By T.N. Shtein and T. Iu. Klimeshova


EDITOR’S SUMMARY

In the 1990’s, the early post-Soviet years, the leadership of Sarama region decided to focus attention and resources on the problems of homeless children, invalid children, reproductive health, infant mortality, and providing services to families and children.

By now there is a government institutional structure for the above purposes in all of the region’s 49 municipal administrations, including family centers which cooperate with the Russian Association for “Family Planning,” a non-governmental organization. Some 90,000 families with children are now being served in some way or other by this complex of institutions.

The article gives a breakdown of the different categories of children needing help: those abandoned at birth, those whose parents are dead or cannot be located, those with parents in prison or with parents who have been partially or wholly deprived of parental rights, etc.

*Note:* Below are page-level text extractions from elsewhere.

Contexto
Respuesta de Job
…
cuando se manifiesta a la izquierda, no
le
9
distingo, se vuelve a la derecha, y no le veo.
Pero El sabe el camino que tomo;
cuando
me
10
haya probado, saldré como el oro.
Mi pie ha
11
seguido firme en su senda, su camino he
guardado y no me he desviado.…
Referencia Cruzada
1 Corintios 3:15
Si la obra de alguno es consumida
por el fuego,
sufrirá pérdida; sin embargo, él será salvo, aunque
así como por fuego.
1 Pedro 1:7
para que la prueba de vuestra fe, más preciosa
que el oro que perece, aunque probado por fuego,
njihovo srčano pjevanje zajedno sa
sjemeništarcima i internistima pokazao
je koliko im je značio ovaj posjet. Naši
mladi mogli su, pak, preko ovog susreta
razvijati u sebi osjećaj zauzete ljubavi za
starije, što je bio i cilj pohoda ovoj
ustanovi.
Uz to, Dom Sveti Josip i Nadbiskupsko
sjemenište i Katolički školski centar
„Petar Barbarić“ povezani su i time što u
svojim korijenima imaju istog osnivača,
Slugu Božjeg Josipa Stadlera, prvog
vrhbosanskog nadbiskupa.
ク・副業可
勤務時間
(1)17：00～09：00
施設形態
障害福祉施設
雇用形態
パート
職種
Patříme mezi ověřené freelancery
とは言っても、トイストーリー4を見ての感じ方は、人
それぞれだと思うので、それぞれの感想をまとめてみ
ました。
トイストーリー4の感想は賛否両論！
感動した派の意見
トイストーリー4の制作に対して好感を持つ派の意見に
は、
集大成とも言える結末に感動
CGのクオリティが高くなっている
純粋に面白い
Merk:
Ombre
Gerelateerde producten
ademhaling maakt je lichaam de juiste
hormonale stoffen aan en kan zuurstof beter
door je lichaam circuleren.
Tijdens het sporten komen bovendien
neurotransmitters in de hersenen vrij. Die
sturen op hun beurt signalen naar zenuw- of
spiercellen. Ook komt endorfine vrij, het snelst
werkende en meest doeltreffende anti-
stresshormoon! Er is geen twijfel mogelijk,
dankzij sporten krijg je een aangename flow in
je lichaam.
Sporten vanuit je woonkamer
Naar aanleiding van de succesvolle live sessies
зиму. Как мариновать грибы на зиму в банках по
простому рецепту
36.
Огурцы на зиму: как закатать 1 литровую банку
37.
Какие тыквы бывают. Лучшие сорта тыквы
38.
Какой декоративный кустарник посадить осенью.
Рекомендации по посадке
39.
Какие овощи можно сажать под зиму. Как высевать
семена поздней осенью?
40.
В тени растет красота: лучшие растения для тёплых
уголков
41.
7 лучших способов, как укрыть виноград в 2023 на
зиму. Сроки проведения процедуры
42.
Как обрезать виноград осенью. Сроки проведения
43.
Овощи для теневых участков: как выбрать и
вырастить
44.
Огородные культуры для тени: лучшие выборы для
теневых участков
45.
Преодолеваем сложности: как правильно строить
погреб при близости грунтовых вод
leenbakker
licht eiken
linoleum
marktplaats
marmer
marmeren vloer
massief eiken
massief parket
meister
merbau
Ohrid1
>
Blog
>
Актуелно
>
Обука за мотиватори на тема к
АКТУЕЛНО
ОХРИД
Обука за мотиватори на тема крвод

In the Soviet period, orphaned and homeless children were placed in orphanages, special boarding schools and other institutions, all of which deprived children of their right to live and be brought up in a family environment, according to the principles of the 1989 United Nations Convention on the Rights of the Child, ratified by the USSR in 1990.

Now the policy in Samara region is to place children whenever possible in foster families. As of January 1, 2003, there were 2076 children in 1501 foster families. Another 13,700 children were in “conditions substituting for” or replacing the family, and 2,500 children were in government institutional settings.

The foster families are carefully chosen – not all applicants pass the test – and are given 10 days of training, then undergo an “adaptation period” and are monitored by a commission that together with the family works out a program of rehabilitation and services to be coordinated by a social worker from the local family center.

The article reports the early results of the foster family experience – the kinds of problems that have emerged and how they can be addressed. Foster parents sometimes automatically apply the same approaches to foster children as they used with their own children; they expect positive results too quickly; they place too much responsibility on their own oldest child to look after the foster child; one or both foster parents does not develop enough emotional empathy with the foster child. And so on.

The authors conclude: “We know our mistakes and we will correct them. And we believe that we’ll succeed in arranging things for the benefit of these children who, as we all understand, are not alien to us”.